Guarda Compartilda nos termos do no Código de Processo Civil - Lei 13058

Post date: May 6, 2015 1:30:19 PM

Em 23 de dezembro de 2014, a presidente Dilma Roussef sancionou a lei n. 13.058, a qual trouxe grandes novidades para regulamentação do regime de guarda. Esta mudança tem trazido muitas aflições e dúvidas aos pais, que buscam entender como a nova lei afetaria a rotina das crianças.

A legislação brasileira prevê dois tipos de guarda: a guarda unilateral e a guarda compartilhada, sendo que esta última deve ser a priorizada, conforme prescreve a nova lei.

Antes das alterações na legislação, o regime de guarda unilateral era a regra, ou seja, era o mais aplicado pelo judiciário brasileiro. Neste tipo de guarda, o filho mora com um dos pais, sendo este o principal responsável por tomar as decisões sobre a sua criação. Enquanto isso, o outro genitor tem o direito de visitas, regulamentadas pelo juiz, além de ter a obrigação de pagar a pensão alimentícia. O genitor que não detém a guarda ainda tem o direito de supervisionar a criação do filho, resguardando os interesses da criança.

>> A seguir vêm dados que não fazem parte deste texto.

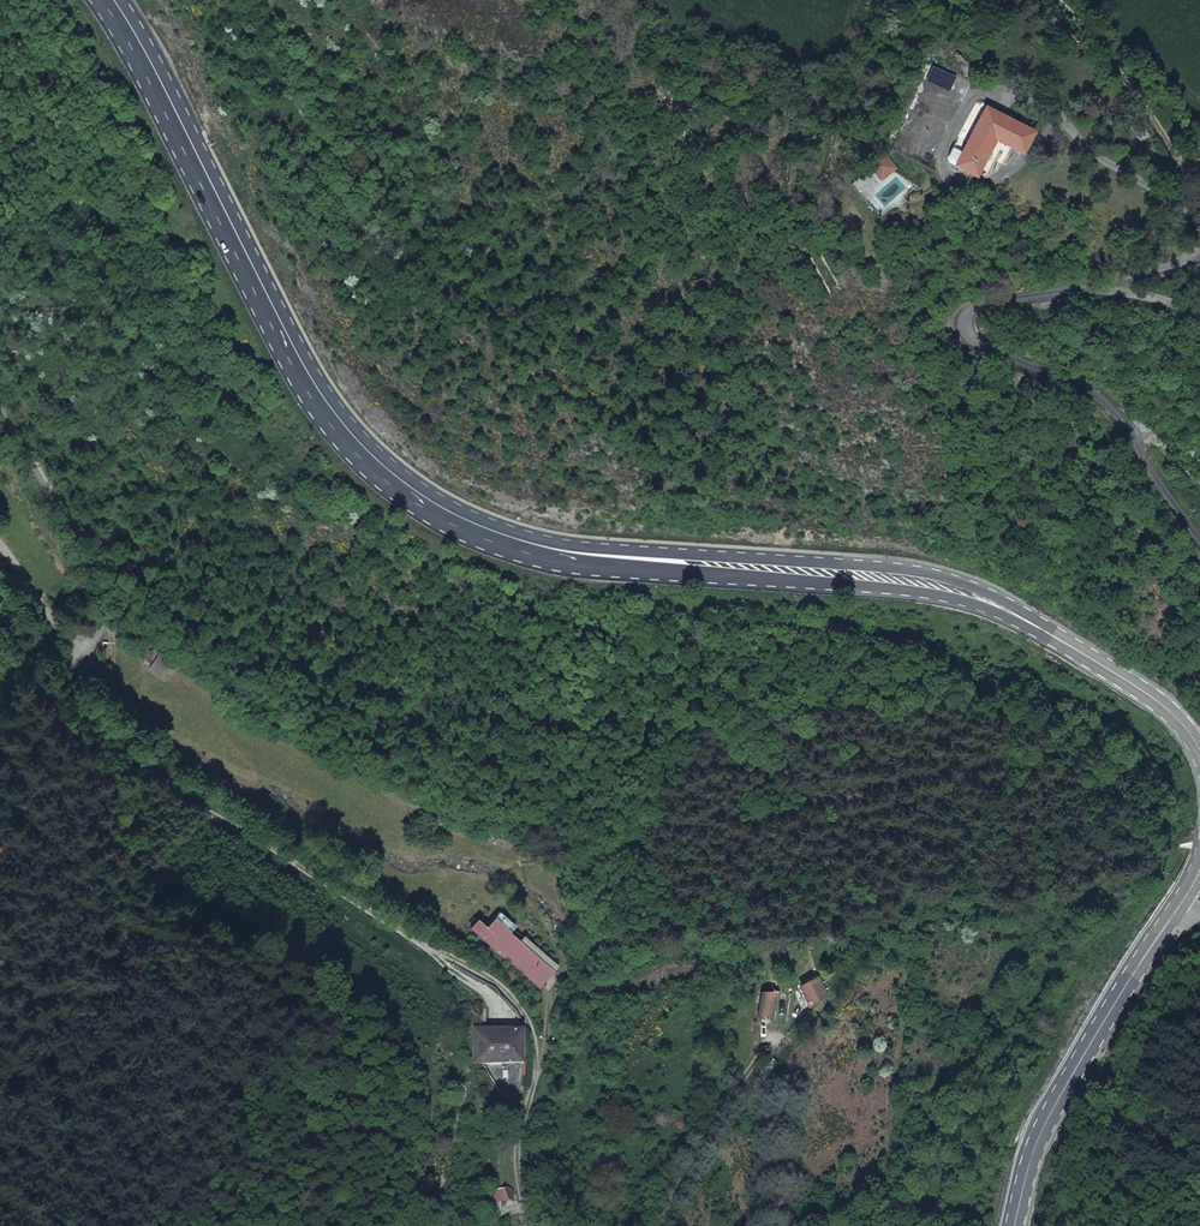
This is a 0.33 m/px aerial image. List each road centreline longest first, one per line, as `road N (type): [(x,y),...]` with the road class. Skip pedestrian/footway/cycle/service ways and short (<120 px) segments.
road 1 (primary): [(109,0),(303,370),(342,428),(403,486),(460,522),(539,549),(909,580),(971,593),(1167,709),(1199,751)]
road 2 (unclassified): [(531,1225),(517,1146),(536,1058),(526,1016),(501,987),(420,943),(97,732),(67,674),(81,637),(95,632),(106,613),(103,583),(0,401)]
road 3 (unclassified): [(1199,315),(1141,296),(1086,290),(970,309),(963,326),(977,344),(1089,390),(1126,425),(1199,542)]
road 4 (primary): [(1180,905),(1062,1073),(1026,1159),(1011,1225)]
road 5 (track): [(1057,0),(1153,117),(1199,193)]
road 6 (unclassified): [(761,1055),(702,1134),(657,1225)]

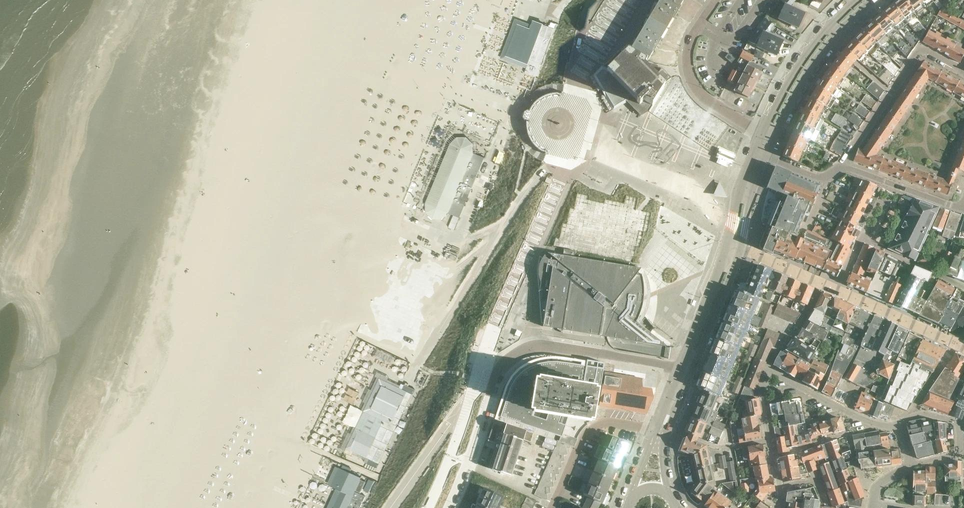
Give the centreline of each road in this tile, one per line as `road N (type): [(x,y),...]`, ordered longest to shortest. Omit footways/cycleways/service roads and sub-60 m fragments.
road 1 (residential): [(678,369),(570,348),(520,352),(492,383),(448,507)]
road 2 (secondary): [(753,152),(720,269),(678,369)]
road 3 (secondary): [(691,372),(742,245),(766,157)]
road 4 (residential): [(963,71),(920,48),(843,166)]
road 5 (residential): [(762,133),(704,99),(686,71),(689,47),(719,0)]
road 6 (residential): [(553,507),(593,427),(655,430)]
road 7 (residential): [(908,465),(961,452),(956,425),(911,415),(898,423)]
road 8 (residential): [(898,423),(875,425),(768,372)]
road 9 (residential): [(768,372),(762,392),(779,507)]
road 10 (secondary): [(830,25),(762,133)]
road 11 (residential): [(962,208),(843,166)]
road 12 (secondary): [(774,138),(839,32)]

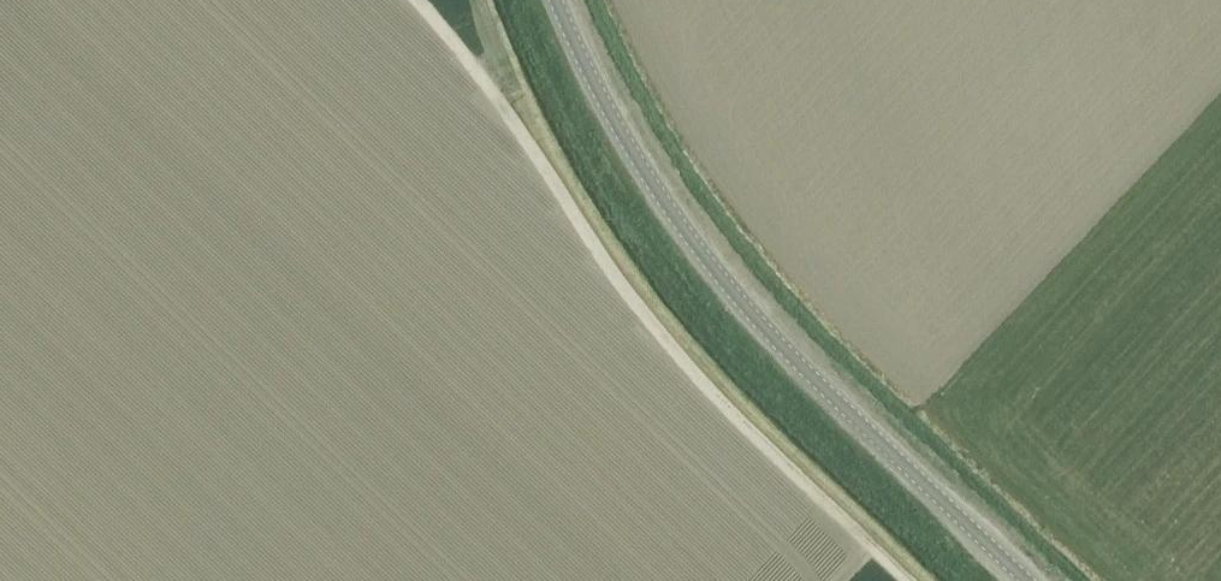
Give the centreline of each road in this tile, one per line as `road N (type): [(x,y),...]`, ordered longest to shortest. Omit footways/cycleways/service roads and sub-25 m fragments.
road 1 (unclassified): [(1043,580),(677,219),(582,64),(554,0)]
road 2 (track): [(415,0),(485,82),(609,276),(679,362),(902,580)]

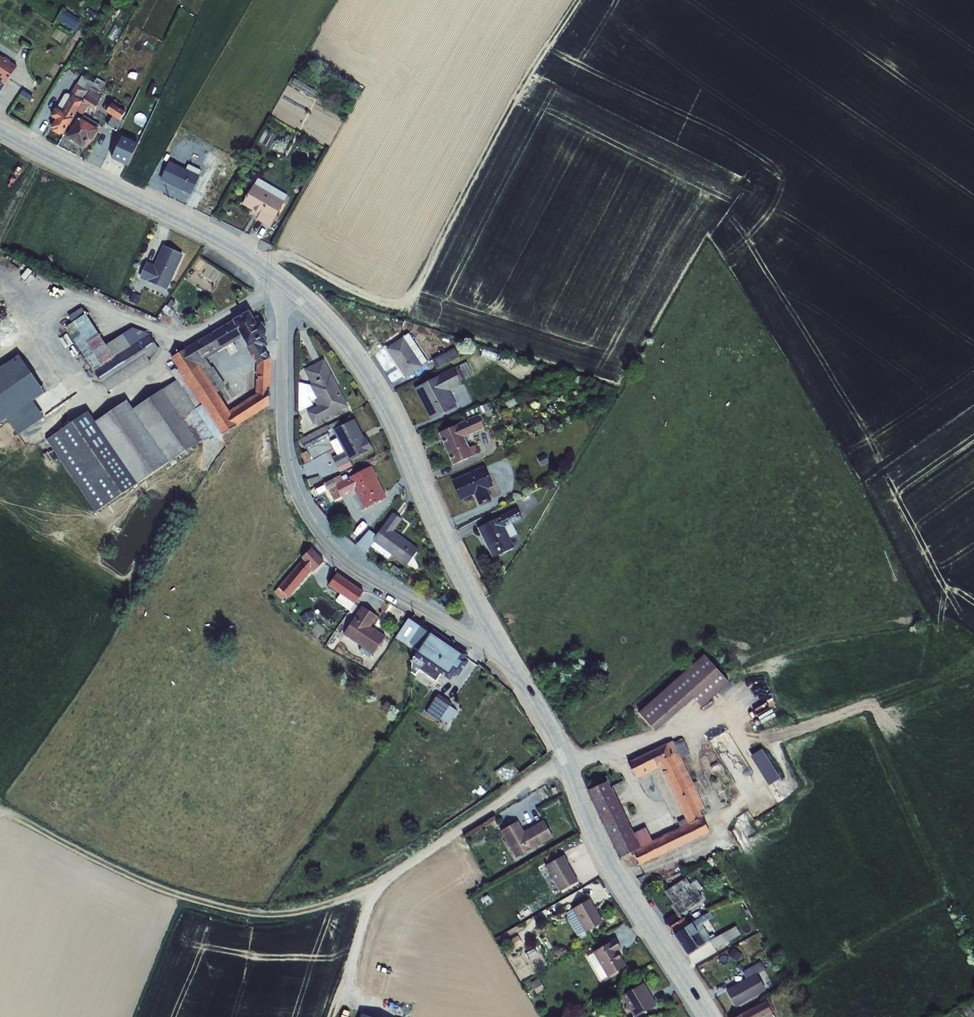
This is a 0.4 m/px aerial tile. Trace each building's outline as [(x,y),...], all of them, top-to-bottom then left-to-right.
[(64,9),(58,19),(74,29),(80,20),(64,9)] [(0,93),(5,84),(6,85),(17,67),(11,63),(10,61),(5,58),(3,58),(0,56),(0,93)] [(294,74),(289,83),(315,99),(320,90),(294,74)] [(73,95),(83,101),(94,83),(82,76),(77,85),(76,84),(70,95),(72,96),(73,95)] [(83,101),(69,126),(72,127),(78,117),(98,129),(100,126),(83,116),(88,107),(94,111),(102,97),(97,94),(100,88),(102,90),(106,83),(97,78),(94,83),(83,101)] [(55,120),(51,128),(53,130),(52,131),(60,136),(61,134),(63,135),(69,126),(83,101),(73,95),(72,96),(70,95),(68,94),(64,95),(56,108),(51,117),(55,120)] [(108,101),(103,109),(106,112),(106,113),(113,117),(107,126),(117,132),(124,120),(122,119),(126,112),(120,108),(122,105),(115,100),(113,104),(112,103),(112,104),(108,101)] [(78,117),(72,127),(66,138),(84,148),(89,140),(92,141),(99,130),(98,129),(78,117)] [(189,127),(185,137),(190,139),(195,129),(189,127)] [(265,129),(258,142),(274,151),(281,139),(265,129)] [(181,137),(176,147),(182,149),(186,139),(181,137)] [(122,138),(112,159),(128,167),(138,145),(122,138)] [(102,148),(95,160),(103,164),(109,152),(102,148)] [(169,162),(160,180),(191,195),(200,176),(198,175),(201,170),(188,164),(186,170),(169,162)] [(254,184),(242,205),(252,211),(251,214),(258,218),(256,220),(269,228),(284,202),(287,196),(258,178),(254,184)] [(147,262),(139,278),(167,291),(183,255),(163,246),(154,265),(147,262)] [(133,293),(129,301),(138,305),(141,297),(133,293)] [(171,300),(167,306),(171,309),(176,303),(171,300)] [(72,323),(66,328),(108,392),(151,364),(147,357),(159,350),(150,335),(132,328),(128,329),(122,334),(122,335),(106,345),(86,314),(82,308),(68,316),(72,323)] [(249,311),(211,334),(221,350),(241,339),(257,365),(270,359),(264,349),(267,347),(268,346),(267,344),(264,337),(265,337),(267,331),(262,323),(258,316),(254,319),(249,311)] [(392,318),(390,324),(403,328),(404,322),(392,318)] [(398,332),(384,340),(389,347),(386,349),(405,379),(423,367),(422,366),(428,363),(409,334),(403,337),(402,338),(398,332)] [(198,364),(206,359),(221,350),(211,334),(185,349),(198,364)] [(454,348),(432,360),(437,369),(460,358),(454,348)] [(172,359),(222,435),(269,406),(271,358),(270,359),(257,365),(255,394),(229,411),(217,393),(226,387),(213,367),(212,368),(206,359),(198,364),(185,349),(171,358),(172,359)] [(33,402),(45,393),(20,356),(0,369),(0,424),(7,419),(19,436),(44,418),(33,402)] [(222,435),(172,359),(167,362),(173,370),(171,371),(177,381),(133,410),(127,401),(95,422),(88,412),(46,440),(96,512),(169,463),(198,444),(215,439),(222,435)] [(299,383),(299,412),(313,405),(311,401),(316,399),(317,400),(315,402),(317,407),(307,412),(313,425),(349,407),(324,360),(304,370),(311,384),(309,385),(299,383)] [(454,368),(415,389),(431,421),(457,407),(449,391),(462,384),(461,383),(474,376),(466,362),(454,369),(454,368)] [(467,420),(439,433),(453,466),(479,454),(475,445),(469,448),(465,438),(485,429),(482,423),(489,420),(496,417),(490,402),(464,414),(467,420)] [(339,419),(299,441),(301,446),(302,445),(305,449),(330,436),(327,431),(332,429),(333,431),(337,439),(330,442),(337,455),(332,458),(340,473),(352,466),(350,462),(369,451),(370,452),(373,451),(366,437),(364,438),(354,419),(352,421),(350,416),(340,422),(339,419)] [(307,452),(300,455),(304,463),(311,460),(307,452)] [(545,454),(536,459),(541,467),(549,463),(545,454)] [(338,476),(324,483),(327,490),(328,490),(334,501),(342,497),(354,491),(364,509),(386,497),(376,477),(377,477),(371,466),(348,479),(346,475),(340,479),(338,476)] [(484,467),(452,481),(461,501),(474,495),(479,506),(491,500),(487,489),(493,487),(484,467)] [(517,508),(478,528),(493,558),(515,547),(510,538),(517,534),(512,524),(521,519),(517,508)] [(369,530),(357,545),(366,552),(370,546),(388,559),(391,554),(406,566),(419,550),(394,531),(402,520),(392,513),(376,536),(369,530)] [(303,559),(278,588),(289,597),(313,570),(314,571),(324,562),(312,549),(301,558),(303,559)] [(393,565),(390,570),(397,575),(401,570),(393,565)] [(337,574),(327,587),(340,595),(335,601),(350,611),(363,592),(337,574)] [(447,593),(441,598),(447,604),(453,599),(447,593)] [(362,607),(343,635),(373,655),(385,636),(371,627),(377,617),(362,607)] [(312,610),(300,617),(303,622),(307,623),(313,620),(314,615),(312,610)] [(419,650),(431,631),(410,616),(395,638),(407,646),(409,643),(419,650)] [(431,631),(419,650),(412,659),(412,673),(415,675),(419,670),(436,681),(441,675),(450,681),(455,674),(459,677),(469,661),(465,659),(468,654),(432,629),(431,631)] [(335,635),(327,647),(334,651),(341,640),(335,635)] [(704,655),(639,713),(656,732),(693,698),(701,708),(729,683),(704,655)] [(438,695),(426,713),(439,722),(441,719),(448,724),(457,711),(450,706),(451,704),(438,695)] [(673,743),(680,757),(681,758),(690,754),(682,739),(673,743)] [(680,757),(673,743),(673,741),(628,762),(637,778),(660,767),(680,757)] [(767,747),(755,753),(770,784),(781,778),(767,747)] [(688,825),(703,818),(704,818),(702,816),(707,813),(681,758),(680,757),(660,767),(685,819),(688,825)] [(510,762),(495,772),(504,784),(519,774),(510,762)] [(688,825),(685,819),(678,822),(681,827),(652,841),(646,828),(634,834),(612,789),(611,789),(607,782),(587,791),(620,859),(633,852),(640,866),(709,832),(703,818),(688,825)] [(518,822),(501,832),(516,859),(553,838),(543,821),(524,832),(518,822)] [(564,855),(545,866),(560,892),(578,882),(568,864),(569,863),(564,855)] [(686,878),(665,892),(673,905),(672,906),(678,916),(703,900),(696,891),(694,892),(686,878)] [(572,910),(566,914),(578,936),(585,932),(585,933),(603,923),(590,899),(572,910)] [(685,918),(670,927),(674,934),(687,955),(698,947),(710,941),(715,938),(714,935),(709,937),(702,925),(708,921),(704,915),(689,925),(685,918)] [(715,938),(710,941),(715,949),(740,935),(739,932),(750,925),(748,921),(746,922),(745,921),(715,938)] [(518,936),(506,943),(511,951),(523,945),(518,936)] [(593,954),(587,957),(601,980),(607,977),(626,967),(618,952),(621,949),(615,939),(593,953),(593,954)] [(746,979),(726,990),(736,1007),(766,991),(757,975),(765,970),(760,962),(742,972),(746,979)] [(540,980),(531,985),(536,994),(545,989),(540,980)] [(622,996),(626,1004),(625,1009),(630,1010),(634,1016),(637,1016),(657,1005),(644,983),(622,996)] [(743,1016),(765,1016),(775,1011),(769,1000),(741,1014),(741,1015),(743,1016)] [(963,1013),(966,1016),(973,1016),(973,1013),(969,1008),(963,1013)]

Já na guarda compartilhada, a guarda é exercida por ambos os pais, o que significa que os genitores são igualmente responsáveis pela criação do filho, tomando conjuntamente as decisões a respeito da sua educação. O tempo de convivência com os filhos deve ser partilhado de forma “equilibrada” entre mãe e pai. Aí surge a maior dúvida dos pais: quando se trata de guarda compartilhada, o filho deve residir em duas casas? Na realidade, não existe esta obrigatoriedade. A residência do filho pode ser fixada com apenas um dos pais, mas o outro genitor tem o direito de convivência, podendo participar ativamente da rotina do filho. O juiz ou os pais em comum acordo devem buscar a dinâmica que seja mais favorável ao desenvolvimento saudável da criança.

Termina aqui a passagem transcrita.